I made a comment on a thread in the 'user critique' board related to the amount of time people can spend processing photos. This reminded me of an article on Kend Rockwell's website where he explains why he never shoots RAW.http://www.kenrockwell.com/tech/raw.htm
His view is (in brief) that instead of spending hours in front of a RAW editor he would rather take jpeg, let the camera do the work and take more photos. As a professional photographer he does not have time to process hundreds of photos.
Blansky's view (on that same 'user critique' thread) consdiders jpegs are not good enough, and using jpegs instead of RAW is a reflectoion on their level of commitment.
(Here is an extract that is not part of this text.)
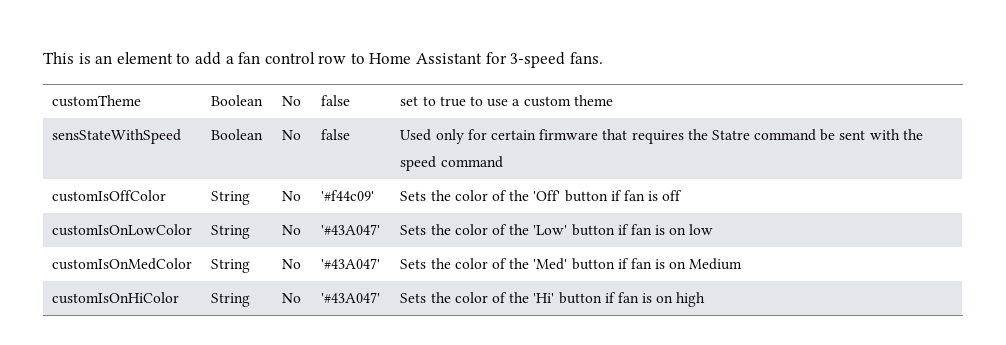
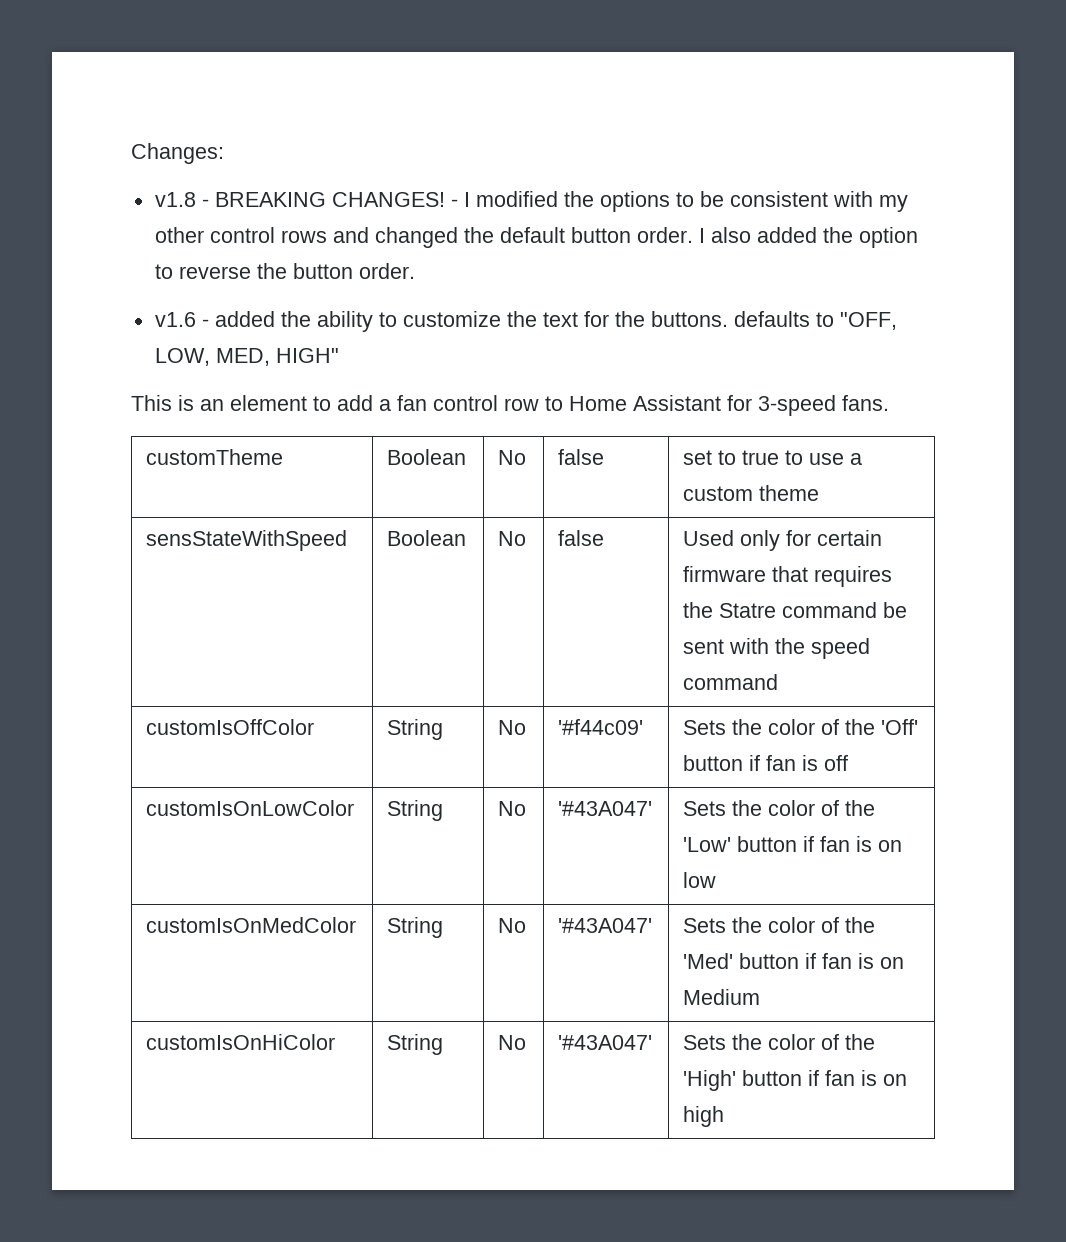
(43, 58) none -> [131,143,224,164] [154,191,908,212] [154,227,918,248] [154,263,415,279] [154,311,897,332] [154,348,339,366] Changes: // v1.8 - BREAKING CHANGES! - I modified the options to be consistent with my other control rows and changed the default button order. I also added the option to reverse the button order. // v1.6 - added the ability to customize the text for the buttons. defaults to "OFF, LOW, MED, HIGH" //
[533,293,555,303] 'Hi' -> [683,1070,737,1091] 'High'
I apologise to Blansky now for removing his comments from their original context, but I think he represents a significant number of digital photographers on this issue.
Having recently started in digital photography, I have no commitments either way, but Ken Rockwell's views do make sense to me.
Using jpeg instead of RAW is no indicator of commitment but instead shows a different approach. Why do we shoot RAW? The only reason is to increase your options on post-shoot processing. You can rescue borderline pictures that are 'not quite right'. Shooting jpegs does not mean a drop in standards - just a recognition that if you don't get it right in camera then you lose the shot.
And this got me thinking.
For those dedicated RAW shooters:
- how much of your processing requires the processing to be done in RAW? If the picture is pretty good, minor tweak can be done in jpeg to good effect
- Hand on heart - how much of your post-processing is to create 'an effect' and how much is to genuinely get closer to the original scene you photographed?
- is the satisfaction you get from looking at your picture due purely to the result? Or is there pride because you
know how much work you put into it?
- if you took identical pictures with JPEG and RAW, and printed it at 18"x24", could a third party really tellyou which was which?
I will finish by saying that I realise RAW has a place. Some people love turning an average day-time scene into one of a burning sunset or crating fantasy montages. These would be hard to do in jpeg to the same effect. But I am someone who takes photos to record what I actually see - wonderful effects are (not yet) part of my hobby. What would RAW really give to me?